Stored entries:

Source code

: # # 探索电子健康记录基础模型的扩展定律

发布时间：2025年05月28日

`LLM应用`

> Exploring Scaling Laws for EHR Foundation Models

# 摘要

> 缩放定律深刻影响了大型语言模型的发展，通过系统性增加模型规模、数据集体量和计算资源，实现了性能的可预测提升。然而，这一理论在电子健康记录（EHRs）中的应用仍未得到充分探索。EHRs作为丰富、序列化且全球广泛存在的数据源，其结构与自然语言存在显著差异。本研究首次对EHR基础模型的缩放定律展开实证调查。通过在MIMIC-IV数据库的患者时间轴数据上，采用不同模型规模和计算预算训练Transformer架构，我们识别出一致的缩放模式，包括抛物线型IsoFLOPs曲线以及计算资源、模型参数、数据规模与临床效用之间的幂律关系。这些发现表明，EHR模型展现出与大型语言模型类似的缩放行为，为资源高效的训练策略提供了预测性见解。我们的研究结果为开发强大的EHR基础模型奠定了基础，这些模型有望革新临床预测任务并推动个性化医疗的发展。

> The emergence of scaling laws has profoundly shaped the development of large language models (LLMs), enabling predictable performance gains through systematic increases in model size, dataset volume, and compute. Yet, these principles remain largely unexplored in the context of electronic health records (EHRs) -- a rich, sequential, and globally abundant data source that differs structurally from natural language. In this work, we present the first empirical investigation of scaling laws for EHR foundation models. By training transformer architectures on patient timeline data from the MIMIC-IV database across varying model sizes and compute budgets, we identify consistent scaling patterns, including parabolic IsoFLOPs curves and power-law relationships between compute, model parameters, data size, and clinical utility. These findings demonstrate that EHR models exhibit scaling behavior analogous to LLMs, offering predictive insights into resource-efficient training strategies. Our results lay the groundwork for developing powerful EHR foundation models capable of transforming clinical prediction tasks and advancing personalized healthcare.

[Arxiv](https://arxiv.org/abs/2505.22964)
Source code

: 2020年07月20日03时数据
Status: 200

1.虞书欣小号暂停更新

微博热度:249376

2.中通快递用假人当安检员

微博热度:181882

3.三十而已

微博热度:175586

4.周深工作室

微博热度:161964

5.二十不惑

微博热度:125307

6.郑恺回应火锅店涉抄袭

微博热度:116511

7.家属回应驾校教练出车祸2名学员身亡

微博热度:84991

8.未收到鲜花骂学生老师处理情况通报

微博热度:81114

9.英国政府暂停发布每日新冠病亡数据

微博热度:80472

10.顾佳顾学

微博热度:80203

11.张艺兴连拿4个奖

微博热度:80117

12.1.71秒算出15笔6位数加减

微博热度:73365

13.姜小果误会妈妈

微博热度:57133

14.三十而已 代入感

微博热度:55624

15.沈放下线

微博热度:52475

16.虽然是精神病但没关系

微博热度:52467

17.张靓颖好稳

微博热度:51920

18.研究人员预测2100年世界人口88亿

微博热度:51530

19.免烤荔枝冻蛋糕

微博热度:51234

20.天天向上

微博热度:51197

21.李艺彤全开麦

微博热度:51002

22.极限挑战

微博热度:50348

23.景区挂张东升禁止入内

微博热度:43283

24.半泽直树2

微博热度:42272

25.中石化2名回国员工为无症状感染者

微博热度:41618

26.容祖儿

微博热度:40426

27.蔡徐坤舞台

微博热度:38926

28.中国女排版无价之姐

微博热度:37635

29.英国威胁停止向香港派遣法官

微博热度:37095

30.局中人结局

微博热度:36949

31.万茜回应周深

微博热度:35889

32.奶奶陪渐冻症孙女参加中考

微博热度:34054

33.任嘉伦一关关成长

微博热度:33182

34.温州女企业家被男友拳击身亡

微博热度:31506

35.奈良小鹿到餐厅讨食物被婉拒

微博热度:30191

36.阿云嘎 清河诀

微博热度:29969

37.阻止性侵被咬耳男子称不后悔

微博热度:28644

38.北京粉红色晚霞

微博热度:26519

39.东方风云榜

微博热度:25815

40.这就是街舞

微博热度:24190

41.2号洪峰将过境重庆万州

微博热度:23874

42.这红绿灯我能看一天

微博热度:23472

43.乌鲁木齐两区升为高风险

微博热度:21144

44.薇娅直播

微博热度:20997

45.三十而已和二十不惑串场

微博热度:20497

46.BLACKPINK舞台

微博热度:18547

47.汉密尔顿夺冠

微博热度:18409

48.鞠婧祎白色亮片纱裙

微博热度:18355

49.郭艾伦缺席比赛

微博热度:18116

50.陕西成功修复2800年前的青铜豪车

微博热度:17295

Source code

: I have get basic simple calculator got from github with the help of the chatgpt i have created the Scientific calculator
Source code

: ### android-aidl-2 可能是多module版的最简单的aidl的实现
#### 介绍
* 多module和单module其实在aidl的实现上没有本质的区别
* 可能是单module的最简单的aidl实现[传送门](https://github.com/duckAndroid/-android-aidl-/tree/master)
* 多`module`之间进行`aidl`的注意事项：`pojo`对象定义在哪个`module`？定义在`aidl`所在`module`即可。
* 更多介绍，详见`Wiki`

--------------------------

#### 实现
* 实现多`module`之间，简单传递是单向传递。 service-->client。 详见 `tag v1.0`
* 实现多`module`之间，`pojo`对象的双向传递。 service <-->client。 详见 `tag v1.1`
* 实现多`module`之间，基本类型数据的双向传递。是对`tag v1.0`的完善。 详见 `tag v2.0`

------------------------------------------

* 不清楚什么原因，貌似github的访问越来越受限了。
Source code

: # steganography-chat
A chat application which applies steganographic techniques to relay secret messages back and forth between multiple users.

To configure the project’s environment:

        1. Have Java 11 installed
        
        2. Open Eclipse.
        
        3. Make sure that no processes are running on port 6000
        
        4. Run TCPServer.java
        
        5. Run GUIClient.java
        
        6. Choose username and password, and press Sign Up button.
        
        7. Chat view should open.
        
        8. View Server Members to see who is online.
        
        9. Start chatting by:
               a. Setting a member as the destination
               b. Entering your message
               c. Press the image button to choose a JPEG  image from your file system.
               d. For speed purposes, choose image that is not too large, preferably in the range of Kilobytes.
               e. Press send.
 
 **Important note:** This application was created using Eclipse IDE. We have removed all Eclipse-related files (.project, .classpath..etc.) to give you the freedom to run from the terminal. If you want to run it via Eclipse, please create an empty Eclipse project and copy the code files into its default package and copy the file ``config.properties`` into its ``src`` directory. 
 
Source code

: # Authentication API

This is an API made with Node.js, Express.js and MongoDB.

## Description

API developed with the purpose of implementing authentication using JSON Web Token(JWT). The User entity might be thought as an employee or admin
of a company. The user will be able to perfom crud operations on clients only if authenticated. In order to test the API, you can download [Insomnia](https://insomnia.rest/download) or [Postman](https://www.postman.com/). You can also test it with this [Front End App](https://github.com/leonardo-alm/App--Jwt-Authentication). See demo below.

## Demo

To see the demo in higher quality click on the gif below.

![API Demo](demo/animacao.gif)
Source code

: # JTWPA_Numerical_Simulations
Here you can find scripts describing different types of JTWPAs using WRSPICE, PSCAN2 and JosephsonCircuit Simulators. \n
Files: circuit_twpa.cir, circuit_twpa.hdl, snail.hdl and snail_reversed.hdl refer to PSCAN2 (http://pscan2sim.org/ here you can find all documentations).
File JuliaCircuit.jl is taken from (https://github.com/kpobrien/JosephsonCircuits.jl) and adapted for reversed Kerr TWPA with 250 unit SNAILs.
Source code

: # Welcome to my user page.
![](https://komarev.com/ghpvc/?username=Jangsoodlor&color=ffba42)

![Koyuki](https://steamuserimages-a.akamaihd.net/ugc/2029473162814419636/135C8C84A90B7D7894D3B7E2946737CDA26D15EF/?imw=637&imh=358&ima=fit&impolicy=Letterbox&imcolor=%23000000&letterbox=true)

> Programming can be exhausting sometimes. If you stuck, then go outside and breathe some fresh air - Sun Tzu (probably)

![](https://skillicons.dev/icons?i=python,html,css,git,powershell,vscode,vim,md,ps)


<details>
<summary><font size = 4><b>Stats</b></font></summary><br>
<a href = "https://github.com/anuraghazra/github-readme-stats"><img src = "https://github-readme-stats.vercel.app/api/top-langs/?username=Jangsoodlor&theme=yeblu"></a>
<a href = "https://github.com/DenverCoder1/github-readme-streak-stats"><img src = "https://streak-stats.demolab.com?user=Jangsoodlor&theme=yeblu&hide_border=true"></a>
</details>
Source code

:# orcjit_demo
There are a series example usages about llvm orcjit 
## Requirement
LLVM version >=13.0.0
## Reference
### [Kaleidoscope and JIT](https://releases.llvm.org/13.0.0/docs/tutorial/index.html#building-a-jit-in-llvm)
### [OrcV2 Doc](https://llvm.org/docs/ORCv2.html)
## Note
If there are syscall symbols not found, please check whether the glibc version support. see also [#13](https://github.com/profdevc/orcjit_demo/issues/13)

What is needed: Copy each line from the data above that includes "below".

Expected answer:
of a company. The user will be able to perfom crud operations on clients only if authenticated. In order to test the API, you can download [Insomnia](https://insomnia.rest/download) or [Postman](https://www.postman.com/). You can also test it with this [Front End App](https://github.com/leonardo-alm/App--Jwt-Authentication). See demo below.
To see the demo in higher quality click on the gif below.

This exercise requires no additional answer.